Remember health care? Republicans were adamantly opposed to any scheme that might extend coverage to the 50 million Americans lacking it, or at last put Uncle Sam in a position to rein in the world’s highest medical spending. Obama might have played hardball by telling the people, “These Republicans don’t care if you or your children die in the streets for lack of insurance. It doesn’t bother them that thousands of good Americans just like you are bankrupted by hospital bills. But I care. So whose side are you on?”

Instead Obama tried every which way to please congressional Republicans. They gave up nothing, and they got a nice treat ― a plan less far-reaching than it might have been. It retains all the unique features that make our system so fragmented and expensive. And it still won’t cover everybody. Now the Republicans are railing against the requirement that most people obtain insurance, even though this perfectly good Republican idea was adopted by presidential hopeful Mitt Romney when he was governor of Massachusetts.

That state now covers virtually all its residents and the sky hasn’t fallen, although the former governor must cope with headlines like this one in the Onion, a mock newspaper: “Mitt Romney Haunted By Past Of Trying To Help Uninsured Sick People.” Despite their newfound fiscal rectitude, congressional Republicans were also bound and determined not to let the budget-busting Bush tax cuts expire at the end of last year.
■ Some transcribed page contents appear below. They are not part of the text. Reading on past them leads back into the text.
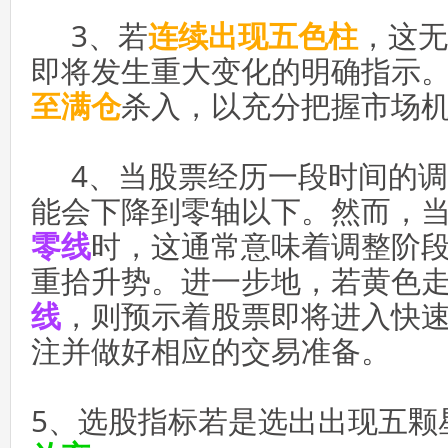
3、若
连续出现五色柱
，这无
即将发生重大变化的明确指示
至满仓
杀入，以充分把握市场
4、当股票经历一段时间的调
能会下降到零轴以下。然而，
零线
时，这通常意味着调整阶
重拾升势。进一步地，若黄色
线
，则预示着股票即将进入快
注并做好相应的交易准备。
5、选股指标若是选出出现五颗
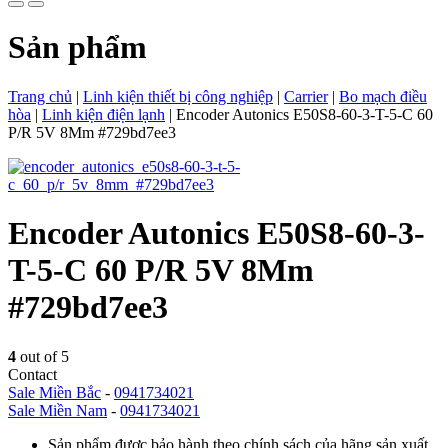
Sản phẩm
Trang chủ
|
Linh kiện thiết bị công nghiệp
|
Carrier
|
Bo mạch điều
hòa
|
Linh kiện điện lạnh
|
Encoder Autonics E50S8-60-3-T-5-C 60
P/R 5V 8Mm #729bd7ee3
Encoder Autonics E50S8-60-3-
T-5-C 60 P/R 5V 8Mm
#729bd7ee3
4
out of 5
Contact
Sale Miền Bắc
-
0941734021
Sale Miền Nam
-
0941734021
Sản phẩm được bảo hành theo chính sách của hãng sản xuất.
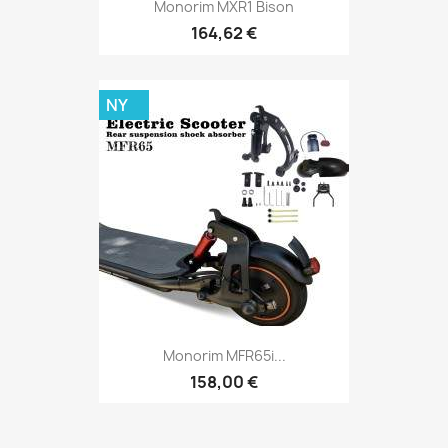
Monorim MXR1 Bison
164,62 €
NY
Monorim MFR65i...
158,00 €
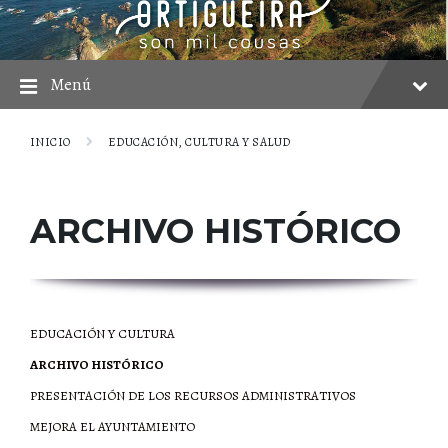
saltar
Saltar
Saltar
al
a
al
contenido
la
pie
navegación
principal
Menú
INICIO
EDUCACIÓN, CULTURA Y SALUD
ARCHIVO HISTÓRICO
EDUCACIÓN Y CULTURA
ARCHIVO HISTÓRICO
PRESENTACIÓN DE LOS RECURSOS ADMINISTRATIVOS
MEJORA EL AYUNTAMIENTO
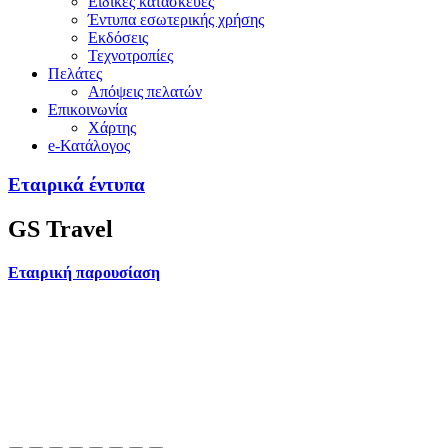
Ειδικές κατασκευές
Έντυπα εσωτερικής χρήσης
Εκδόσεις
Τεχνοτροπίες
Πελάτες
Απόψεις πελατών
Επικοινωνία
Χάρτης
e-Κατάλογος
Εταιρικά έντυπα
GS Travel
Εταιρική παρουσίαση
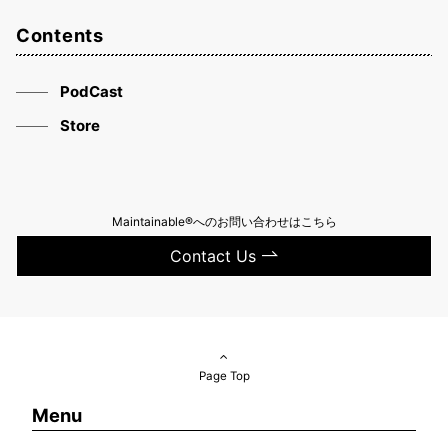
Contents
PodCast
Store
Maintainable®へのお問い合わせはこちら
Contact Us
Page Top
Menu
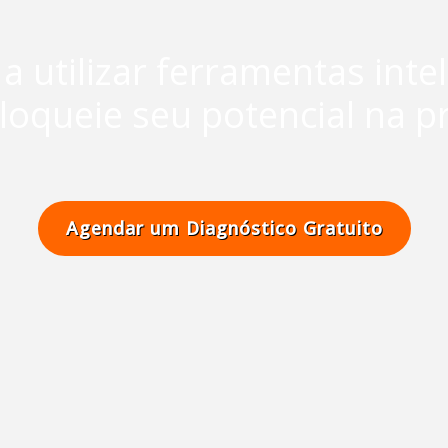
 utilizar ferramentas inte
loqueie seu potencial na pr
Agendar um Diagnóstico Gratuito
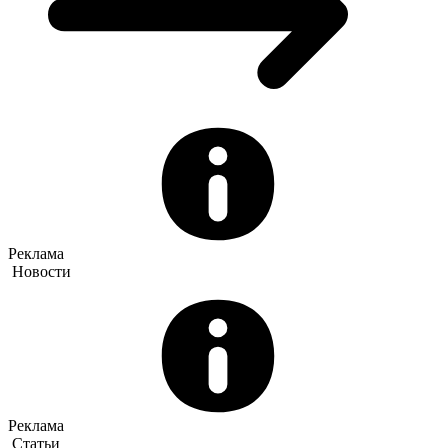
Реклама
Новости
Реклама
Статьи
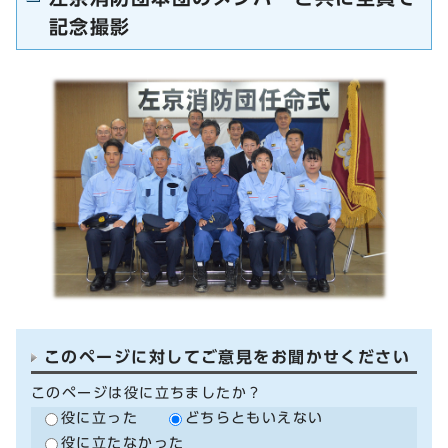
記念撮影
このページに対してご意見をお聞かせください
このページは役に立ちましたか？
役に立った
どちらともいえない
役に立たなかった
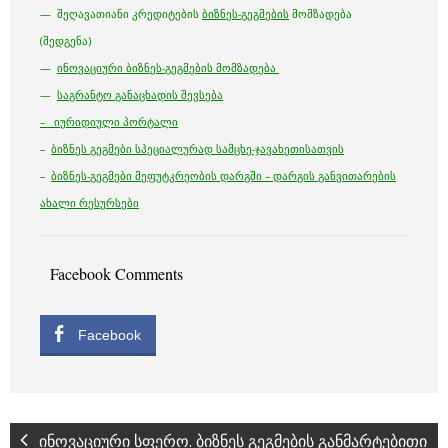
— შეღავათიანი კრედიტების
ბიზნეს-გეგმების
მომზადება
(შედგენა)
—
ინოვაციური ბიზნეს-გეგმების მომზადება
—
საგრანტო განაცხადის შევსება
– იურიდიული პორტალი
–
ბიზნეს გეგმები სპეციალურად სამცხე-ჯავახეთისათვის
–
ბიზნეს-გეგმები მეფუტკრეობის დარგში – დარგის განვითარების
ახალი რესურსები
Facebook Comments
Facebook
ინოვაციური სფერო. ბიზნეს გეგმების განმარტებითი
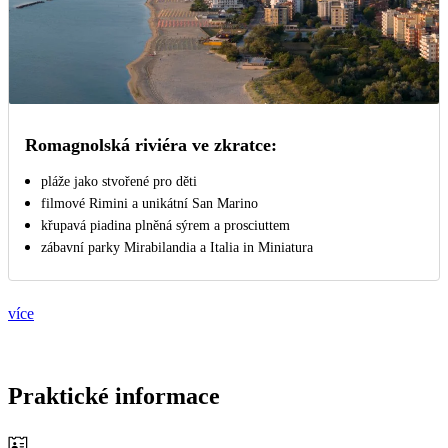
Romagnolská riviéra ve zkratce:
pláže jako stvořené pro děti
filmové Rimini a unikátní San Marino
křupavá piadina plněná sýrem a prosciuttem
zábavní parky Mirabilandia a Italia in Miniatura
více
Praktické informace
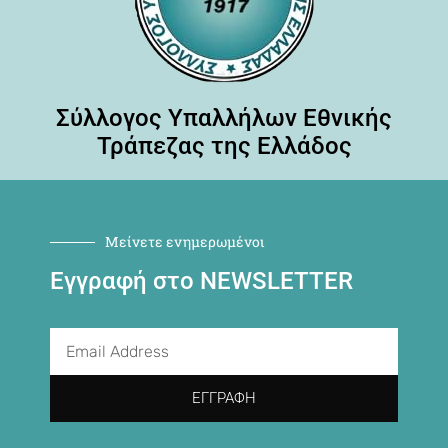
Σύλλογος Υπαλλήλων Εθνικής
Τράπεζας της Ελλάδος
Μείνετε ενημερωμένοι
Εγγραφή στο NEWSLETTER
ΕΓΓΡΑΦΉ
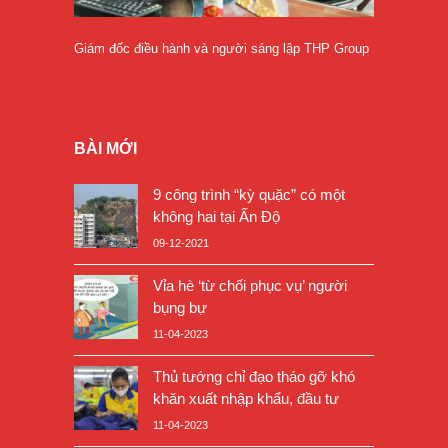
Giám đốc điều hành và người sáng lập THP Group
BÀI MỚI
9 công trình “kỳ quặc” có một
không hai tại Ấn Độ
09-12-2021
Vỉa hè ‘từ chối phục vụ’ người
bụng bự
11-04-2023
Thủ tướng chỉ đạo tháo gỡ khó
khăn xuất nhập khẩu, đầu tư
11-04-2023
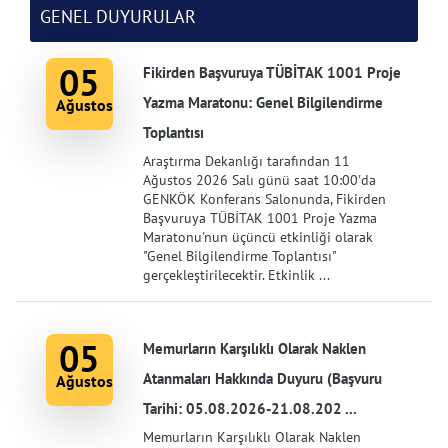
GENEL DUYURULAR
05
Fikirden Başvuruya TÜBİTAK 1001 Proje
Yazma Maratonu: Genel Bilgilendirme
Ağustos
Toplantısı
Araştırma Dekanlığı tarafından 11
Ağustos 2026 Salı günü saat 10:00'da
GENKÖK Konferans Salonunda, Fikirden
Başvuruya TÜBİTAK 1001 Proje Yazma
Maratonu'nun üçüncü etkinliği olarak
"Genel Bilgilendirme Toplantısı"
gerçekleştirilecektir. Etkinlik ...
05
Memurların Karşılıklı Olarak Naklen
Atanmaları Hakkında Duyuru (Başvuru
Ağustos
Tarihi: 05.08.2026-21.08.202 ...
Memurların Karşılıklı Olarak Naklen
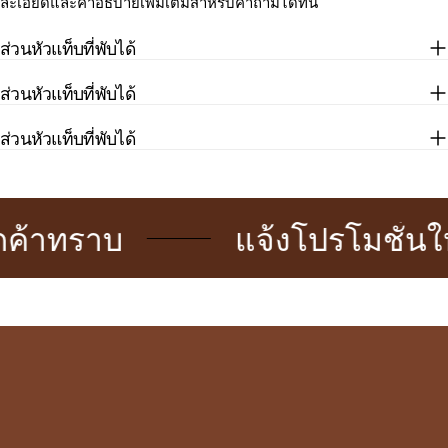
ละเอียดและคำอธิบายเพิ่มเติมสำหรับคำถามได้ที่นี่
ส่วนหัวแท็บที่พับได้
ส่วนหัวแท็บที่พับได้
ส่วนหัวแท็บที่พับได้
าทราบ
แจ้งโปรโมชั่นให้ลู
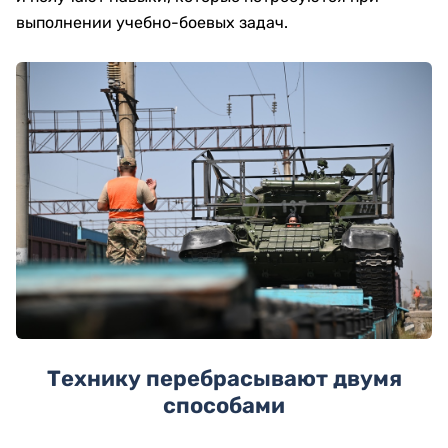
выполнении учебно-боевых задач.
Технику перебрасывают двумя
способами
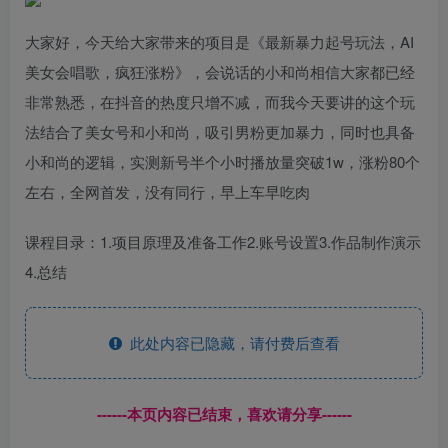
大家好，今天给大家带来的项目是《最新暴力起号玩法，AI
美女会唱歌，疯狂涨粉》，会说话的小和尚相信大家都已经
非常熟悉，在抖音的热度只增不减，而我今天要讲的这个玩
法结合了美女号和小和尚，吸引男粉更加暴力，同时也具备
小和尚的逻辑，实测新号半个小时播放量突破1w，涨粉80个
左右，全网首发，没有同行，早上车早吃肉
课程目录：1.项目原理及准备工作2.账号设置3.作品制作演示
4.总结
此处内容已隐藏，请付费后查看
------本页内容已结束，喜欢请分享------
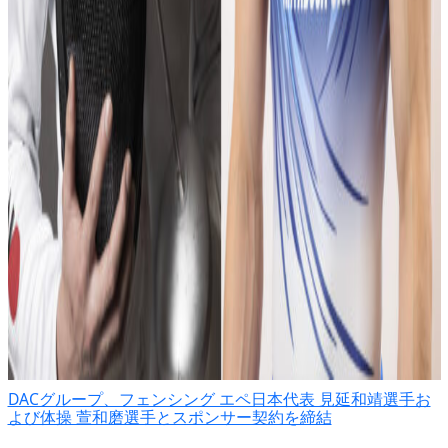
DACグループ、フェンシング エペ日本代表 見延和靖選手お
よび体操 萱和磨選手とスポンサー契約を締結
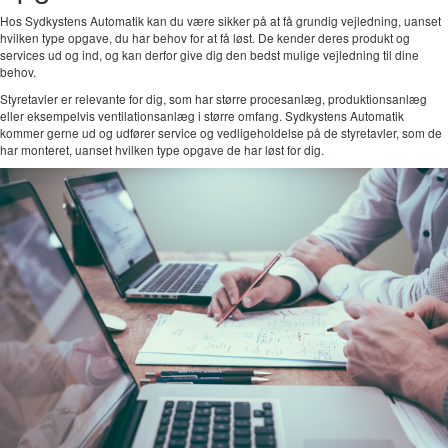
Hos Sydkystens Automatik kan du være sikker på at få grundig vejledning, uanset
hvilken type opgave, du har behov for at få løst. De kender deres produkt og
services ud og ind, og kan derfor give dig den bedst mulige vejledning til dine
behov.
Styretavler er relevante for dig, som har større procesanlæg, produktionsanlæg
eller eksempelvis ventilationsanlæg i større omfang. Sydkystens Automatik
kommer gerne ud og udfører service og vedligeholdelse på de styretavler, som de
har monteret, uanset hvilken type opgave de har løst for dig.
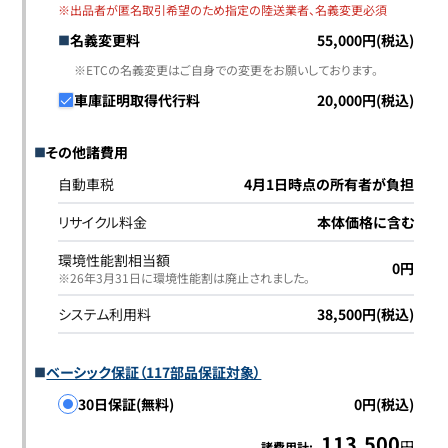
※出品者が匿名取引希望のため指定の陸送業者、名義変更必須
名義変更料
55,000円(税込)
※ETCの名義変更はご自身での変更をお願いしております。
車庫証明取得代行料
20,000円(税込)
その他諸費用
自動車税
4月1日時点の所有者が負担
リサイクル料金
本体価格に含む
環境性能割相当額
0円
※26年3月31日に環境性能割は廃止されました｡
システム利用料
38,500円(税込)
ベーシック保証（117部品保証対象）
30日保証(無料)
0円(税込)
113,500
円
諸費用計:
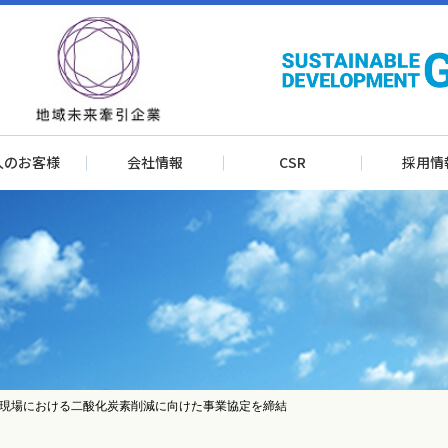
人のお客様
会社情報
CSR
採用情
現場における二酸化炭素削減に向けた事業協定を締結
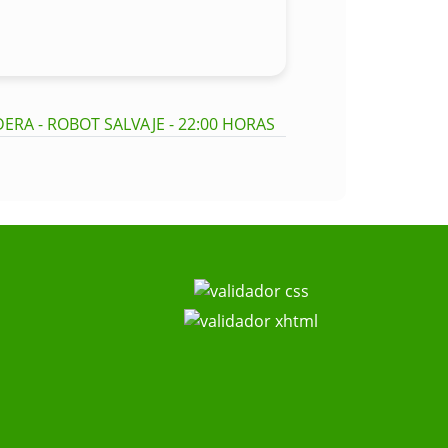
ERA - ROBOT SALVAJE - 22:00 HORAS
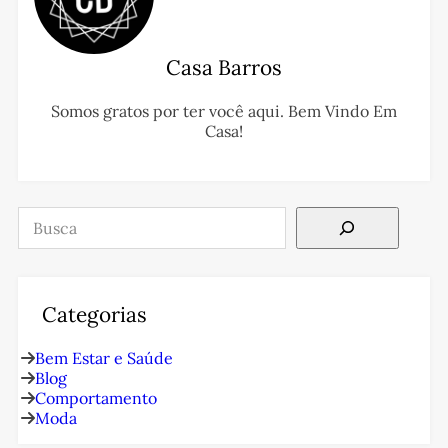
Casa Barros
Somos gratos por ter você aqui. Bem Vindo Em
Casa!
Pesquisar
Categorias
Bem Estar e Saúde
Blog
Comportamento
Moda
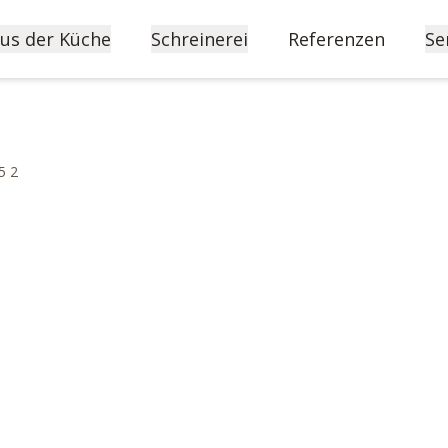
us der Küche
Schreinerei
Referenzen
Se
5 2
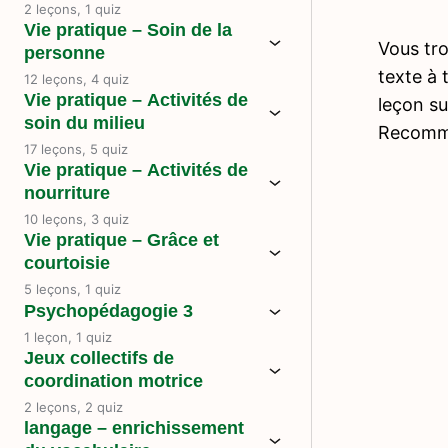
2 leçons, 1 quiz
Vie pratique – Soin de la
Vous tro
personne
texte à 
12 leçons, 4 quiz
Vie pratique – Activités de
leçon su
soin du milieu
Recomme
17 leçons, 5 quiz
Vie pratique – Activités de
nourriture
10 leçons, 3 quiz
Vie pratique – Grâce et
courtoisie
5 leçons, 1 quiz
Psychopédagogie 3
1 leçon, 1 quiz
Jeux collectifs de
coordination motrice
2 leçons, 2 quiz
langage – enrichissement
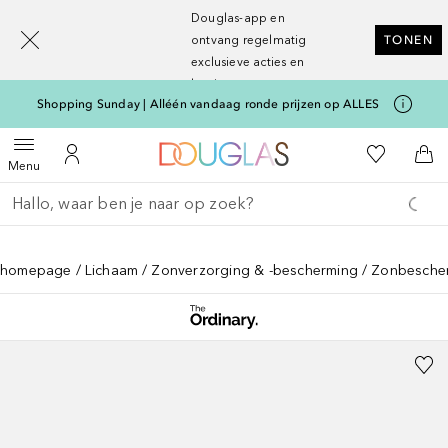
[navigation.slideout.screenreader]
Douglas-app en
ontvang regelmatig
TONEN
exclusieve acties en
kortingen
Shopping Sunday | Alléén vandaag ronde prijzen op ALLES
Naar Douglas Home
Naar Mijn W
Open menu
Naar Mijn Account
Naa
Menu
Ga terug
Zoekopdracht uitvoeren
homepage
Lichaam
Zonverzorging & -bescherming
Zonbesche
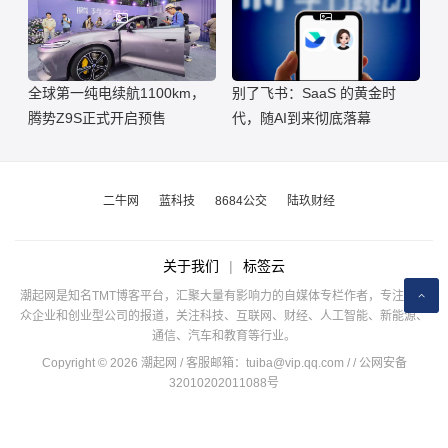
全球第一纯电续航1100km，
别了飞书：SaaS 的黄金时
腾势Z9S正式开启预售
代，随AI到来彻底落幕
二牛网
蓝科技
8684公交
陆玖财经
关于我们
|
标签云
潮起网是知名TMT博客平台，汇聚大量有影响力的自媒体专栏作者，专注于公
众企业和创业型公司的报道，关注科技、互联网、财经、人工智能、新能源、
通信、汽车和教育等行业。
Copyright © 2026 潮起网 / 客服邮箱：
tuiba@vip.qq.com
/
/ 公网安备
32010202011088号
Unable to push through an extension on their own, they refused to extend unemployment benefits ― in effect holding jobless Americans hostage.

“Now that I’m president,” Obama might have shouted from the rooftops, “these Republicans are all aflutter over the deficit. But when George W. Bush was running up the national debt by invading Iraq, cutting taxes for the rich, and blowing up the economy, we didn’t hear a peep out of them!” Instead, the president made a bargain. Republicans went along with a stimulus plan to help jobless Americans while staving off unemployment for others. In exchange, the president agreed to extend the Bush tax cuts, even though they add to the deficit while mainly helping those who don’t need aid. Once again, Republicans were rewarded for stonewalling.

Is it any wonder they’re trying it again in the battle over raising the debt ceiling? Republicans have vowed to let the country default on what is traditionally considered the safest investment in the world ― debt issued by the United States government ― rather than raise a single dollar in taxes toward closing the deficit. They’re sticking to this even though Americans are just about the least taxed people in the industrialized world.

Predictably, the president rewarded this stance by putting trillions in spending cuts on the table. Forty Republicans then signed a pledge to block any deal that didn’t include a balanced-budget amendment to the Constitution ― a plan as silly as it is implausible. Republicans often say government needs to act more like business, and the president ought to listen. No one in business would negotiate the way he has. Perhaps a new adviser could help ― and I know just the guy. Goes by the name of Pavlov. And Mr. President, he’s just drooling to meet you.

By Daniel Akst, Newsday

Daniel Akst, a columnist for Newsday, is the author of “We Have Met the Enemy: Self-Control in an Age of Excess” from Penguin Press. ― Ed.